Abstract
At the University of Tyumen, a biomorphic hardware neuroprocessor based on a combined memristor-diode crossbar has been developed. The neuroprocessor implements a biomorphic spiking neural network with a large number of neurons and trainable synaptic connections between them. Large biomorphic neural networks make it possible to reproduce the functionality of the human brain cortical column. This provides new opportunities for information processing tasks by standalone neuroprocessor. When designing and optimizing the operation of the input and output devices, as well as the logic matrix of the neuroprocessor created based on large combined memristor-diode crossbars, physico-mathematical models are needed to simulate their work.

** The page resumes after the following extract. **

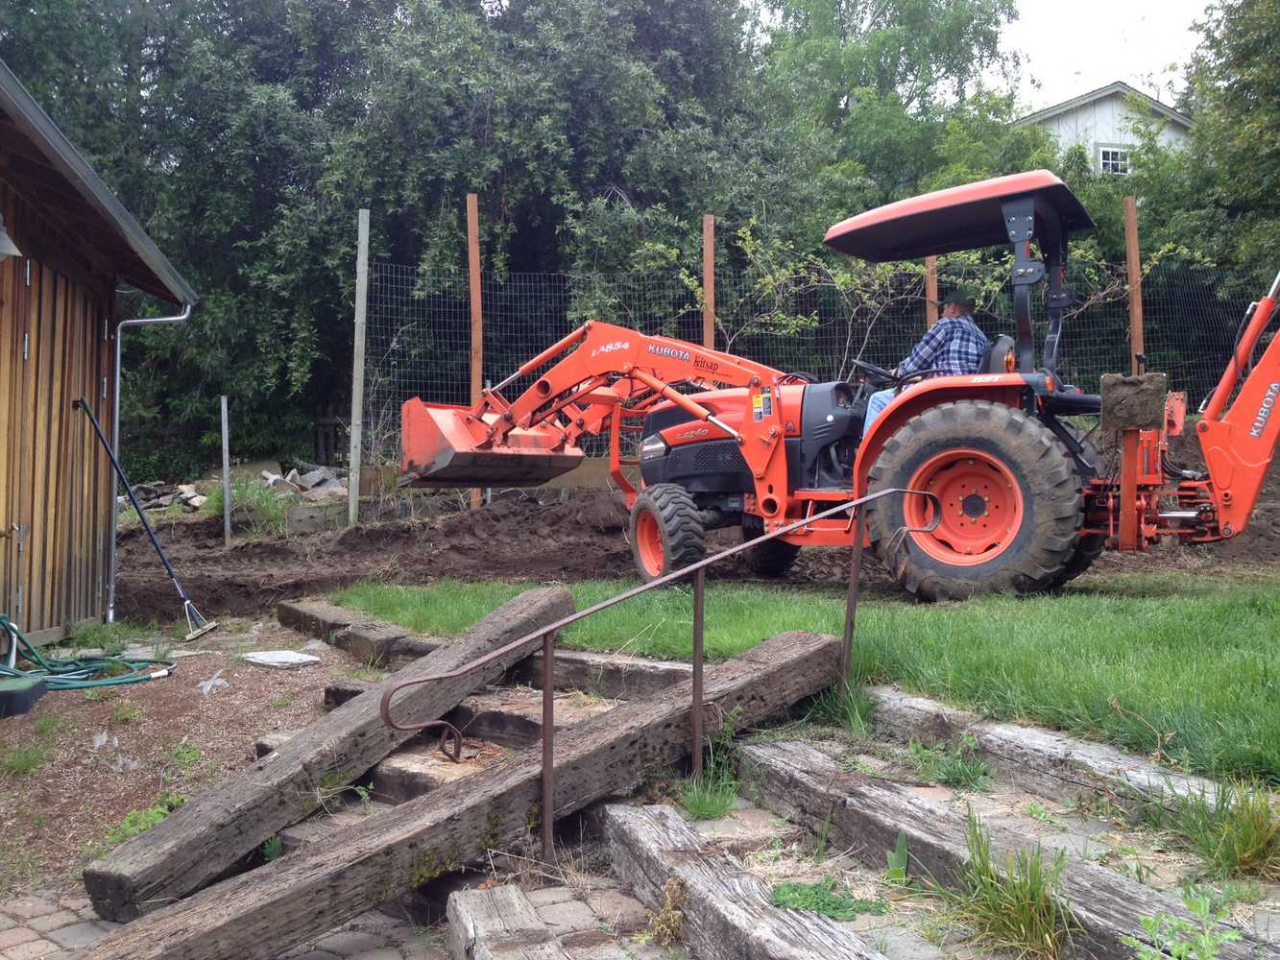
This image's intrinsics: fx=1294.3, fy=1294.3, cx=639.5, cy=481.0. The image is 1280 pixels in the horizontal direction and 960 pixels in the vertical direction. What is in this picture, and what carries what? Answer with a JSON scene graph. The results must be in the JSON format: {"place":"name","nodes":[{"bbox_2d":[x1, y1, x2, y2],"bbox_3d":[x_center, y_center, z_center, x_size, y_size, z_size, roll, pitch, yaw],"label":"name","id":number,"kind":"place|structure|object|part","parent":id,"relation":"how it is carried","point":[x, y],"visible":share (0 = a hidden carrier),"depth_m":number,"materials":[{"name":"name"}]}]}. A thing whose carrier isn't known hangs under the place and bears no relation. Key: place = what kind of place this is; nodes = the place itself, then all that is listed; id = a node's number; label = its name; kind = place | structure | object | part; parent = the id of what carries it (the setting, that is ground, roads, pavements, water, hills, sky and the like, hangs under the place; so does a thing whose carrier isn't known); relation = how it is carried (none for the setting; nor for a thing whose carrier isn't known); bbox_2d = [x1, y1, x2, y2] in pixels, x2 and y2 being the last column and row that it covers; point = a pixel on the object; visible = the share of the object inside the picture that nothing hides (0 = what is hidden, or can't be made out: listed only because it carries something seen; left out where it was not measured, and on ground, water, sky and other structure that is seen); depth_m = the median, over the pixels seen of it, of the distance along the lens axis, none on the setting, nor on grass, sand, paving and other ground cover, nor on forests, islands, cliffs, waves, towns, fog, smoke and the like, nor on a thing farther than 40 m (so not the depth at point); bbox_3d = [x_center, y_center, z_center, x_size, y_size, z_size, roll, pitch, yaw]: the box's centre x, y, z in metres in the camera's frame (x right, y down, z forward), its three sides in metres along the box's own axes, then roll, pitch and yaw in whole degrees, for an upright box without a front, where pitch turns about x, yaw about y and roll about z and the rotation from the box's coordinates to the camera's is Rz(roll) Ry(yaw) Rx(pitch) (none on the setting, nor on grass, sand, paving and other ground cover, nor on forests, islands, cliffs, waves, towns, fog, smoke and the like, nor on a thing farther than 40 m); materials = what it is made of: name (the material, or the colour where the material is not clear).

This report presents the physico-mathematical models developed for this neuroprocessor: of the operation of a logic matrix cell built on the basis of simplified electrical models of a memristor and a Zener diode; of the process of the neurons output spikes routing of by the logic matrix to the synapses of other neurons; of processes of information encoding into biomorphic impulses and decoding of neural block output into a binary code. With the help of these models and numerical simulation, the operability of the input and output devices, as well as the logic matrix of the biomorphic neuroprocessor, is shown when processing incoming information. The originality of the models is associated with the specifics of the selected memristor-diode cell of the universal large logic matrix, which, in addition to its main work as a spikes router, is the basis of the electrical circuits of the input and output devices of the neuroprocessor.
For numerical simulation of the operation of large electrical circuits containing memristor-diode crossbars, the original specialized program MDC-SPICE was used.